Currently I'm working with a large git repository. The local clone has a couple of gigabytes in size, and it contains in the order of hundreds of thousands of files, mostly plain-text source code. I expect it to have in the order of millions of line of code, although I haven't ran cloc on it.

I'd like to quickly search the whole repository for all the occurrences of a given identifier. This would allow me to be sure that I've addressed all the references to the component I'm changing in case of refactorings, besides making it easier to draw a mental picture of the overall dependency chain.

I tried the usual approaches

I've tried the usual tools: searching with VS Code, grep from the command line, and BareGrep on Windows. All of these tools easily choke on the raw amount of files and size. BareGrep has performed the best, but it still takes dozens of minutes to yield the full result.

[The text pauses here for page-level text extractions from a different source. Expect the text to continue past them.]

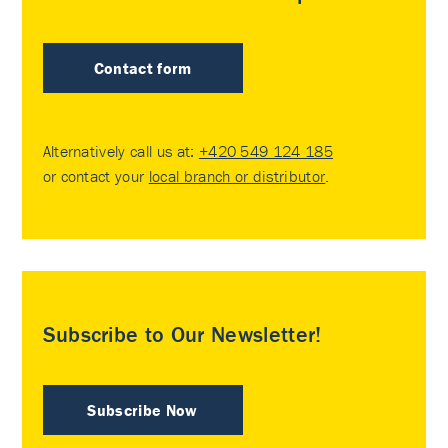
Contact form
Alternatively call us at:
+420 549 124 185
or contact your
local branch or distributor
.
Subscribe to Our Newsletter!
Subscribe Now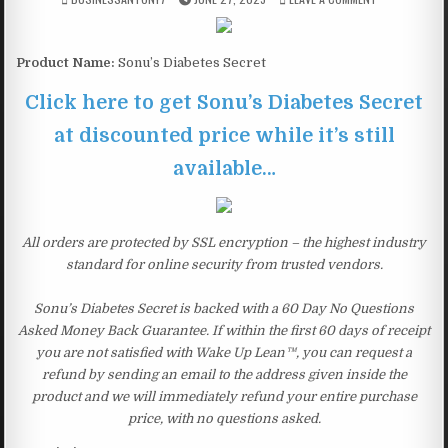
Product Name:
Sonu’s Diabetes Secret
Click here to get Sonu’s Diabetes Secret
at discounted price while it’s still
available…
All orders are protected by SSL encryption – the highest industry
standard for online security from trusted vendors.
Sonu’s Diabetes Secret is backed with a 60 Day No Questions
Asked Money Back Guarantee. If within the first 60 days of receipt
you are not satisfied with Wake Up Lean™, you can request a
refund by sending an email to the address given inside the
product and we will immediately refund your entire purchase
price, with no questions asked.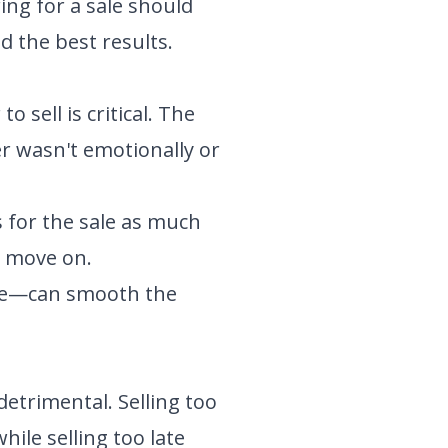
ing for a sale should
d the best results.
 sell is critical. The
r wasn't emotionally or
for the sale as much
o move on.
ale—can smooth the
detrimental. Selling too
ile selling too late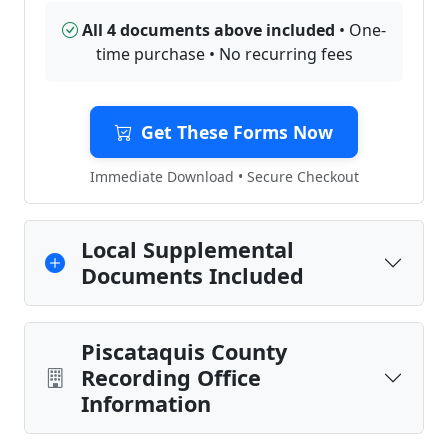
All 4 documents above included
• One-
time purchase • No recurring fees
Get These Forms Now
Immediate Download • Secure Checkout
Local Supplemental
Documents Included
Piscataquis County
Recording Office
Information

Given that the whole repository can easily fit in RAM and how fast and highly-parallel modern processors are, it's kind of absurd that I can't get my results under a second. Well, I understand the “why”: Opening and reading each file--no matter how small they are--requires calls to the OS, which in turn will have to hit the disk, and the aggregate overhead over hundreds of thousands of files is significant.

Thoughts and the solution

The best approach that I can think of is indexing all the identifiers across all the source files ahead of time. While this may take dozens of minutes or half an hour, it should be an infrequent operation.

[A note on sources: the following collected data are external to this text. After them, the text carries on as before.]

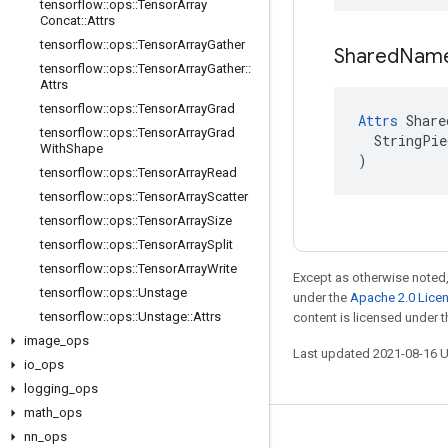
tensorflow
::
ops
::
Tensor
Array
Concat
::
Attrs
tensorflow
::
ops
::
Tensor
Array
Gather
Shared
Nam
tensorflow
::
ops
::
Tensor
Array
Gather
::
Attrs
tensorflow
::
ops
::
Tensor
Array
Grad
Attrs
 Share
tensorflow
::
ops
::
Tensor
Array
Grad
  StringPie
With
Shape
)
tensorflow
::
ops
::
Tensor
Array
Read
tensorflow
::
ops
::
Tensor
Array
Scatter
tensorflow
::
ops
::
Tensor
Array
Size
tensorflow
::
ops
::
Tensor
Array
Split
tensorflow
::
ops
::
Tensor
Array
Write
Except as otherwise noted,
tensorflow
::
ops
::
Unstage
under the
Apache 2.0 Lice
tensorflow
::
ops
::
Unstage
::
Attrs
content is licensed under 
image
_
ops
Last updated 2021-08-16 
io
_
ops
logging
_
ops
math
_
ops
nn
_
ops
Stay connected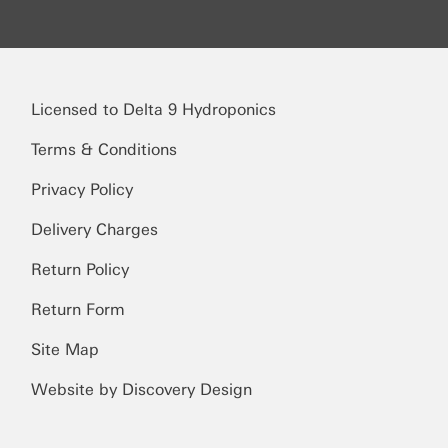
Licensed to Delta 9 Hydroponics
Terms & Conditions
Privacy Policy
Delivery Charges
Return Policy
Return Form
Site Map
Website by Discovery Design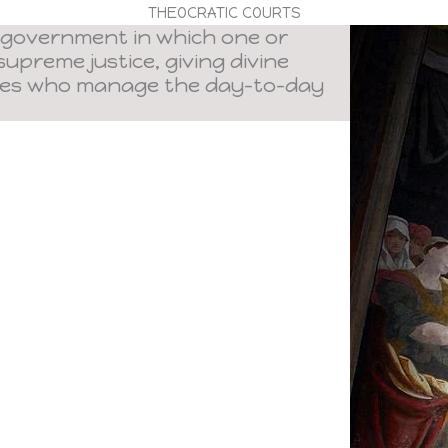
THEOCRATIC COURTS
 government in which one or
upreme justice, giving divine
ies who manage the day-to-day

Also, the index should support incremental updates. The vast majority of the files doesn't change over time, so I'd like to make use of that to make keeping the index in sync with the source files as painless as possible.

Indexing a particular file able is mostly independently of indexing the other files, so this can be done in parallel across however many cores we have, cutting down the total time taken.

Once the index has been built and is in sync with the source files on disk, querying it will get us the (hopefully) much smaller subset of files which contain the identifier. Now we could trivially open those (hundreds?) of files and find where exactly the occurrences are.